Atget a créé relativement peu de photos, voire aucune, après le début de la Première Guerre mondiale. Les photos de la vieille ville de Paris étaient moins populaires après la guerre et les gens s'intéressaient davantage à la façon dont Paris était reconstruit. Cependant, il a connu un autre triomphe financier lorsqu'il a vendu à l'État français 2 600 000 de ses négatifs sur plaque de verre. Son désir sincère de capturer Paris dans ses moindres détails montre à quel point il était attaché à sa photographie.

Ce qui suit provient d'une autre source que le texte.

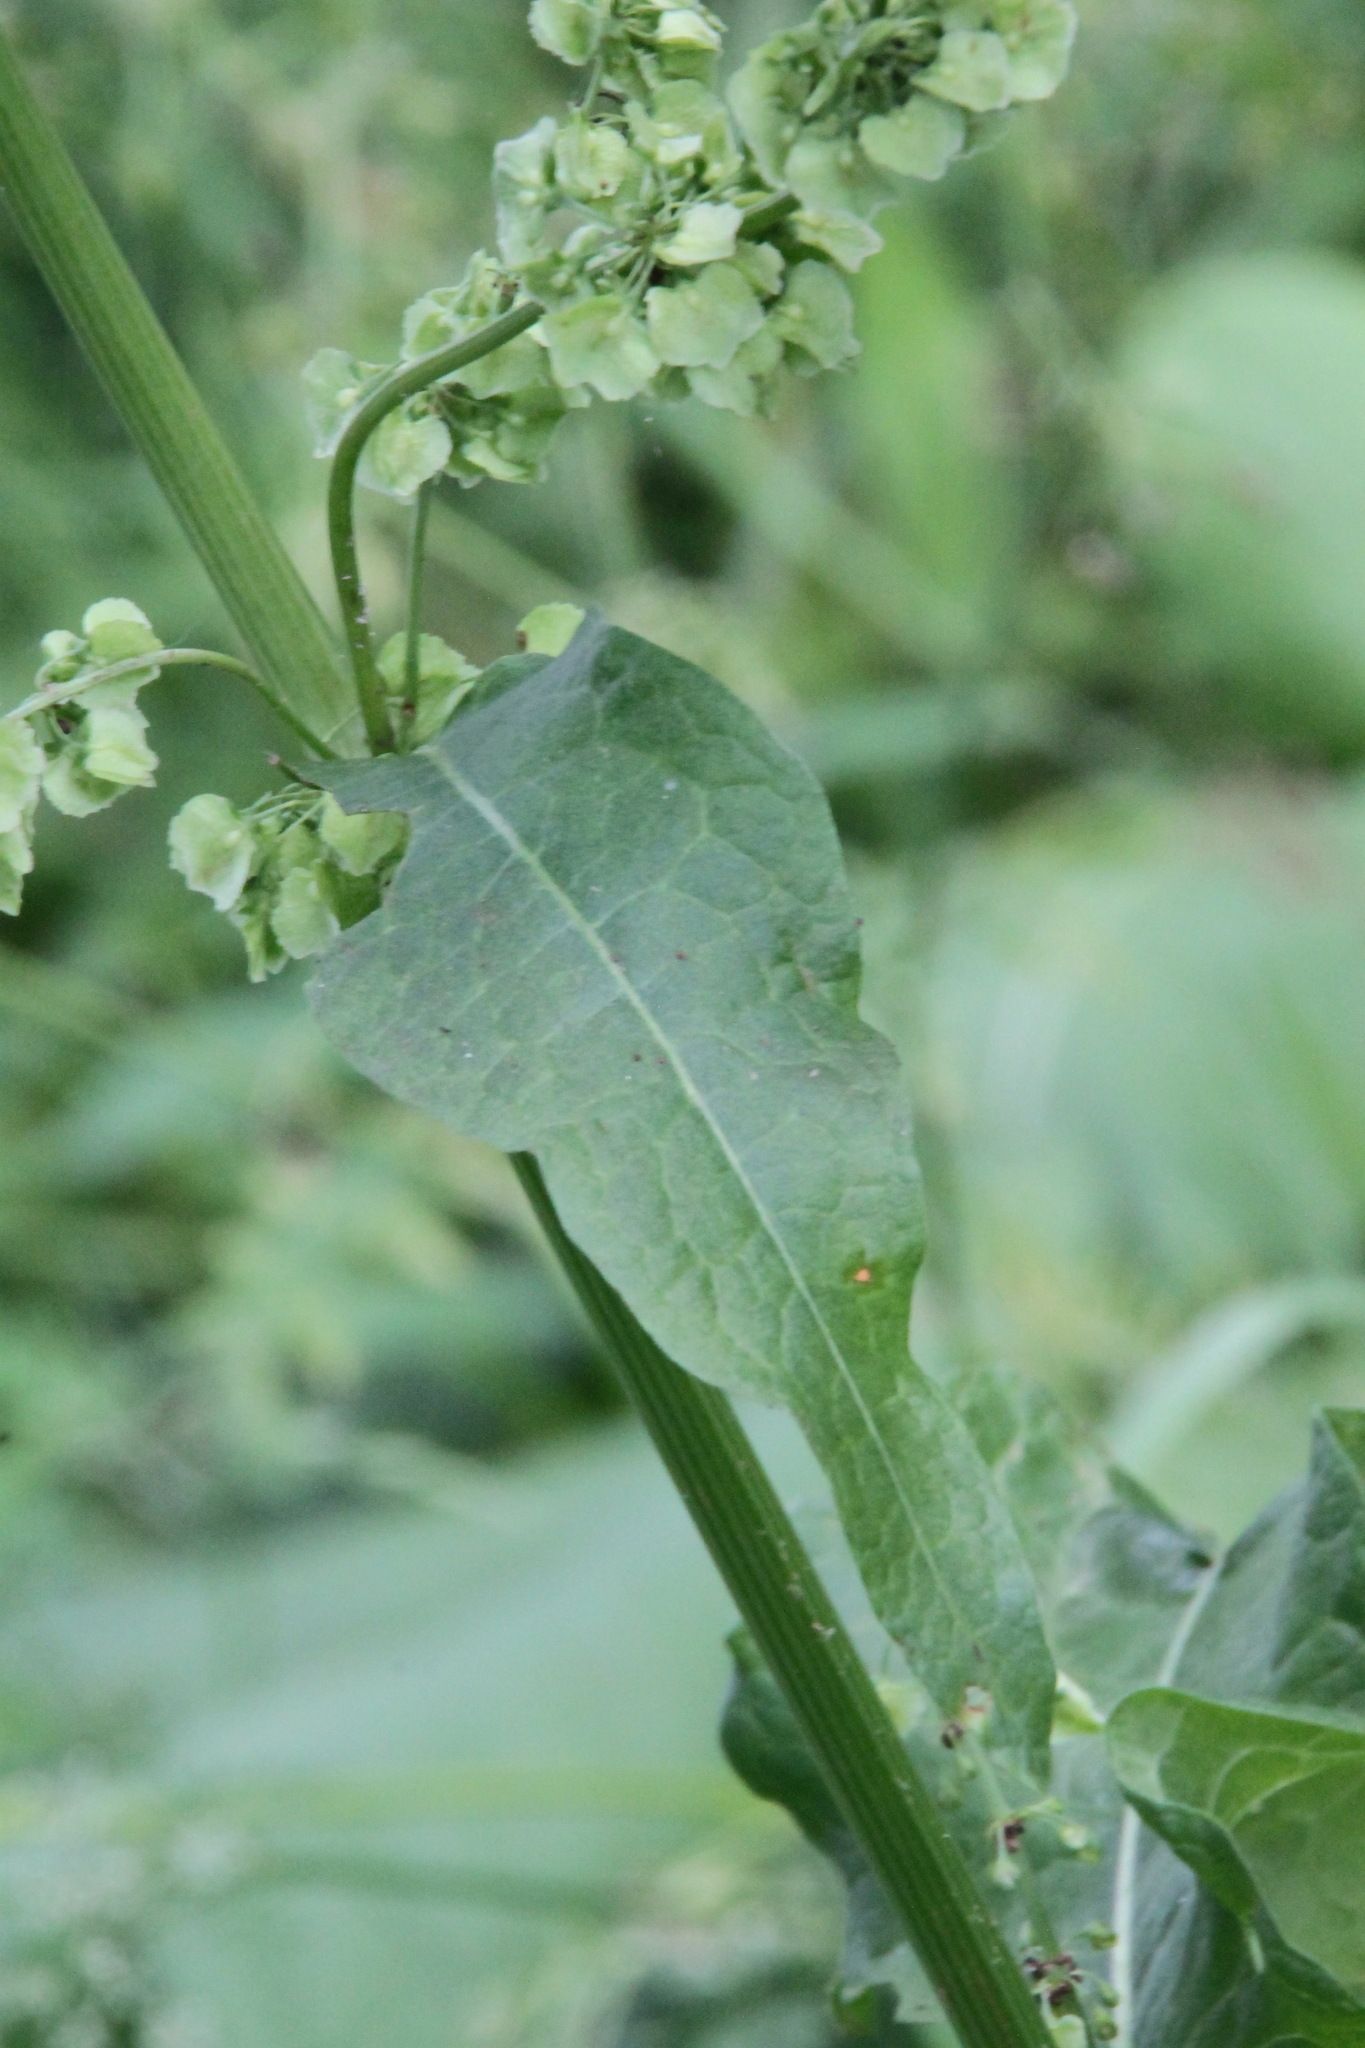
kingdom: Plantae
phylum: Tracheophyta
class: Magnoliopsida
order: Caryophyllales
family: Polygonaceae
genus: Rumex
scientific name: Rumex confertus
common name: Russian dock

L’impact de la photographie cet artiste sur les courants de pensée
L'art de ce photographe a été profondément modifié après avoir vu le surréaliste Man Ray et son employée de studio Bernice Abbott. Abbott a vu les photos d'Atget autour du studio de Ray et elle a commencé à rendre fréquemment visite à Atget. Quand elle le pouvait, Abbott achetait ses images. Elle finit par le persuader de poser pour un portrait dans son studio. Un an avant sa mort, quelques surréalistes ont contacté Atget pour utiliser une de ses photographies pour la couverture de leur publication, La Révolution Surréaliste. Ils aimaient les aspects surréalistes de ses photographies et la nature étrange de ses sujets. Même s'il était d'accord, Atget ne voulait pas que son nom soit associé
aux images, car il les considérait comme de simples enregistrements plutôt que comme des œuvres d'art.